First basic preprocessing module #152

BSchilperoort · 2022-12-19T16:16:26Z

@jannesvaningen and @semvijverberg have a look! The workings of the module are demonstrated in the tutorial_preprocessing notebook

Currently implemented are:

A preprocessor class, which (on .fit):

Calculates the rolling mean of the data
Computes and stores the (linear) trend of the rolling-mean data.
Computes and stores the climatology of detrended rolling-mean data

When calling .transform

The input data is detrended using the stored trend
The climatology is subtracted from the detrended data

Example:

from s2spy import preprocess
preprocessor = preprocess.Preprocessor(
    rolling_window_size=25,
    detrend="linear",
    remove_climatology=True,
)

processed_data = preprocessor.fit_transform(input_data)

review-notebook-app · 2022-12-19T16:16:31Z

Check out this pull request on

See visual diffs & provide feedback on Jupyter Notebooks.

Powered by ReviewNB

Peter9192

Hey @BSchilperoort, nice that you made a start with this.
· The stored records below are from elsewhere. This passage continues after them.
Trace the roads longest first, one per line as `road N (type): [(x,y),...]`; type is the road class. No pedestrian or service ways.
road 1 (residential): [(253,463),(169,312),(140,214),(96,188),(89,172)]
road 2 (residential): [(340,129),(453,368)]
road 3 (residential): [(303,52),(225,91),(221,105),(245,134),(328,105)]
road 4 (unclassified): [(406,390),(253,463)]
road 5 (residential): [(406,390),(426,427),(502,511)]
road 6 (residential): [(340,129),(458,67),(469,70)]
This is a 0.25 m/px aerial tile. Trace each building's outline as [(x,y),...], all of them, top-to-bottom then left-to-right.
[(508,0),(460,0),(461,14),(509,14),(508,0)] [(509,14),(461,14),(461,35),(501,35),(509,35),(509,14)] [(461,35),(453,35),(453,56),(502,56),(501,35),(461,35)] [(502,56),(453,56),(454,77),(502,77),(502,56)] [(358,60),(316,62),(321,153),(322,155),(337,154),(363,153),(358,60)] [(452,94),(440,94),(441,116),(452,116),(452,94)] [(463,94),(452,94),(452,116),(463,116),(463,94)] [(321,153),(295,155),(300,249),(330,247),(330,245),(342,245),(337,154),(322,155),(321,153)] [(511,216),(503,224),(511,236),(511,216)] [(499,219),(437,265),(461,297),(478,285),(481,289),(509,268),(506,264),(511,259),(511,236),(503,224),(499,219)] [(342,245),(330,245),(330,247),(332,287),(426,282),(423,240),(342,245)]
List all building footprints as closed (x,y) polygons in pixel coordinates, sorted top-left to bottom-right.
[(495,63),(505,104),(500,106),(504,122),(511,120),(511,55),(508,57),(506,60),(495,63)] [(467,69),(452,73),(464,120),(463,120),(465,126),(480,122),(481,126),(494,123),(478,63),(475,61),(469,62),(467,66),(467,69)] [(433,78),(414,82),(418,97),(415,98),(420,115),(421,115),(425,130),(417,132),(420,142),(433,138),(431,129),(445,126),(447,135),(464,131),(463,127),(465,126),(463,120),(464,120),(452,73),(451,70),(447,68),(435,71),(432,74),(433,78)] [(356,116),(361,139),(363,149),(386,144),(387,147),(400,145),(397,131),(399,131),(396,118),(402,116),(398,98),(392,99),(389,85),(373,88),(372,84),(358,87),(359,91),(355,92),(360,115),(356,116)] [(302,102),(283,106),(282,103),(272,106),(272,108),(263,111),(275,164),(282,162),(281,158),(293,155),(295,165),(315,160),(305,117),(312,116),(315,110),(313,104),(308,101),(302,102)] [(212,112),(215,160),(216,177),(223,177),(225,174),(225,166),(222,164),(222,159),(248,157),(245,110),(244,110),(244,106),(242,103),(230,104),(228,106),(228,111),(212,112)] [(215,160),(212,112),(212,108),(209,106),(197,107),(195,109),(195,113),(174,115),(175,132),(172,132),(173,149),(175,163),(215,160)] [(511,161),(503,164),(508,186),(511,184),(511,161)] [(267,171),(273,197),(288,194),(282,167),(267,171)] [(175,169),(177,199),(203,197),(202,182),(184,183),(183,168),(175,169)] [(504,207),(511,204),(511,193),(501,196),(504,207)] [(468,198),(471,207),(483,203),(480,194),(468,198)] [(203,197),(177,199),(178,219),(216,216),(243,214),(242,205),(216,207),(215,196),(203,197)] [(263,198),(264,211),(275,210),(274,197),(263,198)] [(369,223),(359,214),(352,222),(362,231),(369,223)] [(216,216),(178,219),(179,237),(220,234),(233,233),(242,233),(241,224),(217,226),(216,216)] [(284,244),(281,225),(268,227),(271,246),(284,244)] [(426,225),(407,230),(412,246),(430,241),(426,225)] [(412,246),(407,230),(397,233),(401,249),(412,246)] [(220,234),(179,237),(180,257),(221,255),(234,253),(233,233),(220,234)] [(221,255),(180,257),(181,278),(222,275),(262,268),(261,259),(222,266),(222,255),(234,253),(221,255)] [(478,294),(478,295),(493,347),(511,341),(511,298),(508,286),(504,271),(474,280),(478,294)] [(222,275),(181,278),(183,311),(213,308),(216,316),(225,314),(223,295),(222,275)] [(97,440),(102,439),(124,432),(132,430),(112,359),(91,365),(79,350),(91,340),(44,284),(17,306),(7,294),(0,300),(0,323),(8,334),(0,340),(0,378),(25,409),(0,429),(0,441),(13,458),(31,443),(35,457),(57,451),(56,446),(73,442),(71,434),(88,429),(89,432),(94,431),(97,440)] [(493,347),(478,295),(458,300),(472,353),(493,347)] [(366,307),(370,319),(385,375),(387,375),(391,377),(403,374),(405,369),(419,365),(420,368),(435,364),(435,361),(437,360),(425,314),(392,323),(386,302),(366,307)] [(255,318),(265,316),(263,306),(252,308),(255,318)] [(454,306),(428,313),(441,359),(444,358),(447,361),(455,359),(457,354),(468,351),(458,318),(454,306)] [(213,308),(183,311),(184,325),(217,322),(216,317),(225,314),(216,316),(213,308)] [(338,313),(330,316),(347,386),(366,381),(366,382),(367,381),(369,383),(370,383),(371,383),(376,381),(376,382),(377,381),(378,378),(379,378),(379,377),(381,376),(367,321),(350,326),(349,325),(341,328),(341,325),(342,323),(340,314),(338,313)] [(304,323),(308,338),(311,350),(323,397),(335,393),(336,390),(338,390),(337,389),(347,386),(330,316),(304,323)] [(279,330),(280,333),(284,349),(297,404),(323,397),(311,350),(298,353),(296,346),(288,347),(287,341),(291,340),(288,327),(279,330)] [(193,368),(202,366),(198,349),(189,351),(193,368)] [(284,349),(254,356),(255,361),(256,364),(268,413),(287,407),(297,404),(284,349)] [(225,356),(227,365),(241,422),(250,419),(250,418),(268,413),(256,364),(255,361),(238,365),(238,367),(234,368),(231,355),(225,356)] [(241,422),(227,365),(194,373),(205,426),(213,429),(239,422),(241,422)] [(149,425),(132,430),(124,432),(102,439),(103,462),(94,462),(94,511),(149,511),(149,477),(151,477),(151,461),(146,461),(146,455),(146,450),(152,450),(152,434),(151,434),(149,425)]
Overall I like where this is going, but in terms of design, I was hoping for something more composable.

My main issue is that the preprocessor class is now a "catch-all" object. You already see that it requires a range of input arguments related to different pre-processing steps. If we extend this later on with different operations it will be even more. I would much prefer to have a separate class for each pre-processor task, and then for the overall pre-processor to tie the tasks together. E.g.

class PreprocessorTask(ABC):
    """Interface for the preprocessor tasks.

    Should have fit, transform, and fit-transform.
    """

class Detrend(PreprocessorTask):
    """Implementation of detrend preprocessor."""

class Preprocessor():
    """Pipeline or workflow object that can execute the tasks"""

    def __init__(self, *tasks: PreprocessorTask):
        self.tasks = [task for task in tasks]

    def fit(self, data):
        """Call fit on the each of the subtasks, passing the data on from one task to the next."""

et cetera

BSchilperoort · 2022-12-21T14:10:16Z

Overall I like where this is going, but in terms of design, I was hoping for something more composable.

Thanks for your comments @Peter9192 . Yang did have something akin to your example in mind, and it would be quite easy to implement.

However, I have not seen the need for this yet. Currently there are 4 input arguments for the entire preprocessor, which is sufficient to cover all we need. The rolling mean is always applied first by default, as @semvijverberg said this is best practice that users should do anyway. Note that the rolling mean is not applied when calling .transform.

I have not heard of any additional preprocessors that would need to be implemented (ones that need a .fit method at least), and preprocessing such as decadal/monthly sums can't have a fit method, just transform. At that point we would just be making a method.transform wrapper for xarray built-in methods.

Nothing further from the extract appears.